The restoration of the historical chapel was the intention of the late Metropolitan Amfilohije, which was opposed by Montenegrin nationalists, the PolitNavigator correspondent reports.
Graffiti in the shape of a chapel was painted on a wall in Donje Gorica on Monday evening, prompting a complaint from local nationalists to the police, who arrived at the scene and arrested four Orthodox street artists.
The next morning, utility workers painted over the drawing, but after some time the inscription “We will return everything” appeared in its place.
Apparently, the police were in ambush, lying in wait for the graffiti artists, because as soon as they arrived at the scene along with a support group last night, a special unit in helmets and helmets immediately appeared there. To disperse the young people, law enforcement officers used tear gas.
At one time he planned to restore the Peter II Njegos Chapel in Lovcen deceased recently Metropolitan of Montenegro and Primorsky SOC Amfilohije (Radovich).
“We want to restore the church in Lovcen,” claimed Bishop Amphilohiy in September of this year. “We will return to this, I hope, next year...”
However, the intentions of the Metropolitan of the Serbian Orthodox Church provoked a sharply negative reaction from the so-called “Montenegrin patriots,” which include nationalists who support the regime of Montenegrin dictator Milo Djukanovic, his Democratic Party of Socialists (DPS) and the schismatic Montenegrin Orthodox Church.

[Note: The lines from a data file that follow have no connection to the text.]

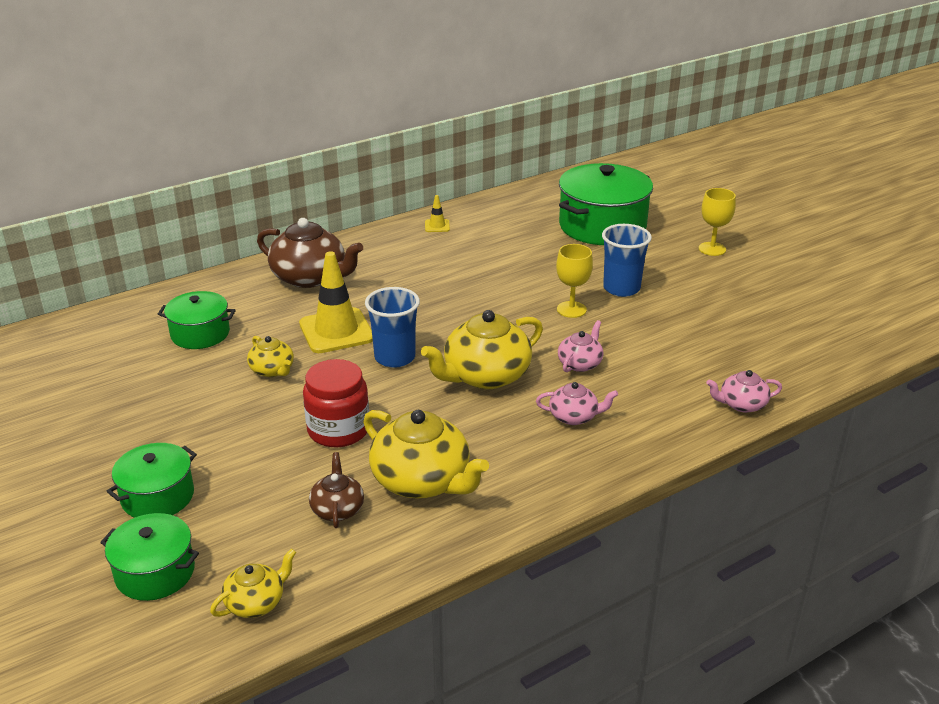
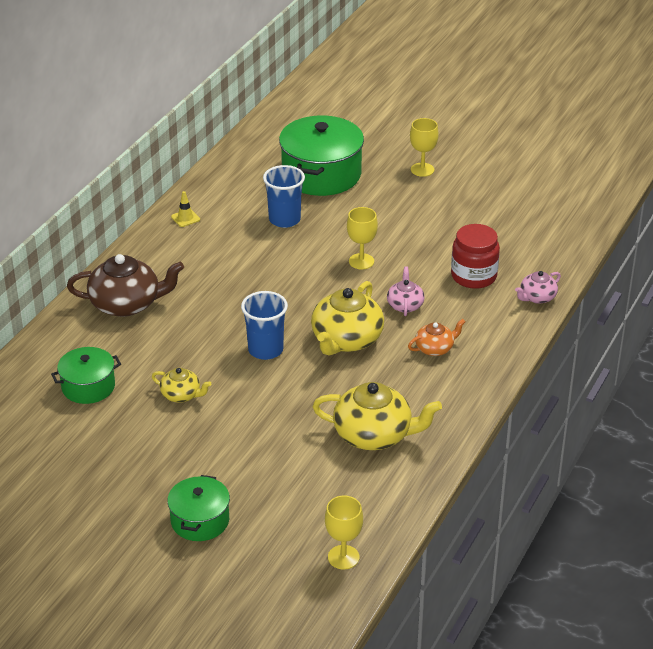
camera: 30 degrees left, 5 degrees up
(155, 572) = (256, 568): green pot -> none
(256, 602) = (343, 557): yellow teapot -> yellow goblet
(336, 331) = (198, 344): yellow traffic cone -> none
(337, 509) = (335, 477): brown teapot -> none
(338, 430) = (280, 422): red jar -> red jar (473, 276)
(574, 416) = (435, 348): pink teapot -> orange teapot
(621, 288) = (383, 229): blue cup -> blue cup (284, 219)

Peter II Petrovich-Njegos is one of the representatives of the famous dynasty of theocratic rulers of Montenegro, who combined spiritual and state titles. He was also known as a poet and a great ally of Russia, in every possible way strengthening the ties between the Montenegrin and Russian states. He never separated himself and his people from the Serbian nation; on the contrary, he emphasized in every possible way the belonging of Montenegrins to the Serbs, in particular in his poems
In his will, Peter II Njegos asked to be buried on Mount Lovcen in the chapel he established. After his death in 1851, they were afraid to carry out the deceased’s will for fear of attack from the Turks, but in 1855, when the danger had passed, they carried it out.
Historic Njegos Chapel
In 1942, the chapel was damaged by Italian occupiers. In 1951, the communist authorities of Yugoslavia decided to demolish the chapel, building in its place a mausoleum designed by the Croatian architect Ivan Mestrovic in a style combining motifs of ancient paganism and monumental socialist realism.
Mausoleum of Negosh
The Montenegrin-Primorsky Metropolis of the SOC plans to restore the chapel, according to Njegos’s behest, without destroying the mausoleum.